WordPress lives in a very complex ecosystem with many different setups and scenarios. When an issue is reported it is of course impossible to recreate the exact same environment for testing, and likely it is not even necessary. Having different test setups though can decrease the testing time, actually the setup time by minutes.
At one point I did have 4 or 5 different test sites for different testing purposes. Here is the list of the most common ones.
Local test site
This is the starting point. If you are doing support you must have a local test site. It’s easily accessible and usually does not depend on network availability.
There are multiple methods of setting up a local test site on the different platforms. Many years ago I used run an Apache server (on Windows) with MySQL, then I discovered XAMPP portable (MAMP for Mac is very similar) and was running with that for 8 years or so. That was great because I could run it anywhere from a pendrive. After a bit of server setup I could start manually installing WordPress and the rest.
Then about 2 years ago someone recommended Local by Flywheel, which has a one-click WordPress install option, site blueprints, hot switching PHP versions and a lot more. I haven’t touched XAMPP since I first installed Local, so I guess it’s time to delete it. 🙂
And there are probably a bunch of other similar tools. Choose the one that works for you the best, fastest.
Live test site
If you own a domain name, then it is quite easy to set up a live test site, under a subdomain for example.

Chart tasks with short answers
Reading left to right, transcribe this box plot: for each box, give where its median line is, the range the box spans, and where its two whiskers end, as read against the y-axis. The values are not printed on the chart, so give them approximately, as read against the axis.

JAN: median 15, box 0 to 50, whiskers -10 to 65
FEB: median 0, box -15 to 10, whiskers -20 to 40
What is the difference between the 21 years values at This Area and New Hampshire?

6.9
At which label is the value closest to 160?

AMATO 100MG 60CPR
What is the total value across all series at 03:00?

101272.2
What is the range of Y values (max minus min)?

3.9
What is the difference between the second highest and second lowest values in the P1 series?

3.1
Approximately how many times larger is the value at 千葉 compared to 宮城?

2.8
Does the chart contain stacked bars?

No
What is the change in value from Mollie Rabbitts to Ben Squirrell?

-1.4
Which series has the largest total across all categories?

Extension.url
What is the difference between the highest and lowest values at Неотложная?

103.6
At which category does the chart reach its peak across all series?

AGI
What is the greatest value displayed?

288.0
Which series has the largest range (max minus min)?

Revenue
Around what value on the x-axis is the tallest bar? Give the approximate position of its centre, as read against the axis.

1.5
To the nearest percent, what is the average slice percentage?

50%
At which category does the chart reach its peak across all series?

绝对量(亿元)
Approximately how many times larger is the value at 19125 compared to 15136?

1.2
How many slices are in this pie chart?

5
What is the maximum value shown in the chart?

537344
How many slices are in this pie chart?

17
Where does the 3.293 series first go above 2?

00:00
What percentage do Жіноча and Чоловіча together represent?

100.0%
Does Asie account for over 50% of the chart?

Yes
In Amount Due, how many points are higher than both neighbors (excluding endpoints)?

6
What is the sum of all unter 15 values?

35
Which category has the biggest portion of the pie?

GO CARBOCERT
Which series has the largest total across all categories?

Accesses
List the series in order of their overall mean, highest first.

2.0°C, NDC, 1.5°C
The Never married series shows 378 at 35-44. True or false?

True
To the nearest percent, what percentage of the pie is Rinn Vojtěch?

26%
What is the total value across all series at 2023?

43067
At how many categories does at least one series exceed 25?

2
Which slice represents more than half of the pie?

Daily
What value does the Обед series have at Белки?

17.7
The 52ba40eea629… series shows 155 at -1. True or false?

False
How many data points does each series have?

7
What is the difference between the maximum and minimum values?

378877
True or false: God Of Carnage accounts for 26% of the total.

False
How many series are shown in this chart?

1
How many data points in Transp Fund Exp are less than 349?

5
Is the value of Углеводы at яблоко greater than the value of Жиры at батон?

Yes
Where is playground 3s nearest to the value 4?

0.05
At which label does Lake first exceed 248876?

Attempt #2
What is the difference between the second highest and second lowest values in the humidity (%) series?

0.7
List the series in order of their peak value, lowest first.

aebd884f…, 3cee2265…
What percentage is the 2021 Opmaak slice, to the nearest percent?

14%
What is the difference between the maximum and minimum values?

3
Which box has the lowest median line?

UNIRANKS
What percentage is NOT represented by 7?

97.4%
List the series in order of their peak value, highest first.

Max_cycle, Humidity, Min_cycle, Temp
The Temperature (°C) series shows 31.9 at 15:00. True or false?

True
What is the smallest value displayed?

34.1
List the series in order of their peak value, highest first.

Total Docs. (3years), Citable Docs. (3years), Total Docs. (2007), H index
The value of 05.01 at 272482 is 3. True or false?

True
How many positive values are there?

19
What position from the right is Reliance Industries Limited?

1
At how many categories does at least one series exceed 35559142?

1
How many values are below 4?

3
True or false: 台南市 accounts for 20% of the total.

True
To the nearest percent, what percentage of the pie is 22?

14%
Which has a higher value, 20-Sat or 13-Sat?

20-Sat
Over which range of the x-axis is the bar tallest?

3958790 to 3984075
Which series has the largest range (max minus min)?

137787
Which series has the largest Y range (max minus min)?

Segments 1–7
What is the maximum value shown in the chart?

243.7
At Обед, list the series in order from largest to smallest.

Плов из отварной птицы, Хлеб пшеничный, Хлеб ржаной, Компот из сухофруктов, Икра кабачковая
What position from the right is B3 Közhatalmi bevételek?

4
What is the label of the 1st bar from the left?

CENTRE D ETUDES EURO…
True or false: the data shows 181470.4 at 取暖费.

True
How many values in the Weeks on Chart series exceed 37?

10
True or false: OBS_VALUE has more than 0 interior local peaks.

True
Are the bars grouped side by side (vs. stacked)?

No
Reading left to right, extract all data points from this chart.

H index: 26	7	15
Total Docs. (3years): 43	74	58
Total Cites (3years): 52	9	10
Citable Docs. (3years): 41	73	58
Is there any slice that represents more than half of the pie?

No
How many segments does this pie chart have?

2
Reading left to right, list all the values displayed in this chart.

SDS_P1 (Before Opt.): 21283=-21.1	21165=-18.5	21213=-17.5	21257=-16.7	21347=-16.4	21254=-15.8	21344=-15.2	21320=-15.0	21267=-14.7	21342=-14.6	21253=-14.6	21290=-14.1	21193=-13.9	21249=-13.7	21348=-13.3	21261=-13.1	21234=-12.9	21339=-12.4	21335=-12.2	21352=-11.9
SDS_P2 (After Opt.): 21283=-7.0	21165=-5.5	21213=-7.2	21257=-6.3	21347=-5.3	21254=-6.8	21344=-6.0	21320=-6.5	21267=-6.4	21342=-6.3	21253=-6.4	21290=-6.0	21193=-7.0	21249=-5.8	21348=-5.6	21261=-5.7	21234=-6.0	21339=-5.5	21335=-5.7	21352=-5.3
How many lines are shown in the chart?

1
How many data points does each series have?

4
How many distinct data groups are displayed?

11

# PROBLEM TO WORK ON:
From the text on WordPress test sites, extract the stretch from "WordPress lives in" through "on network availability.". The material above stands apart from the text on WordPress test sites.

# WRITTEN ANSWER:
WordPress lives in a very complex ecosystem with many different setups and scenarios. When an issue is reported it is of course impossible to recreate the exact same environment for testing, and likely it is not even necessary. Having different test setups though can decrease the testing time, actually the setup time by minutes.
At one point I did have 4 or 5 different test sites for different testing purposes. Here is the list of the most common ones.
Local test site
This is the starting point. If you are doing support you must have a local test site. It’s easily accessible and usually does not depend on network availability.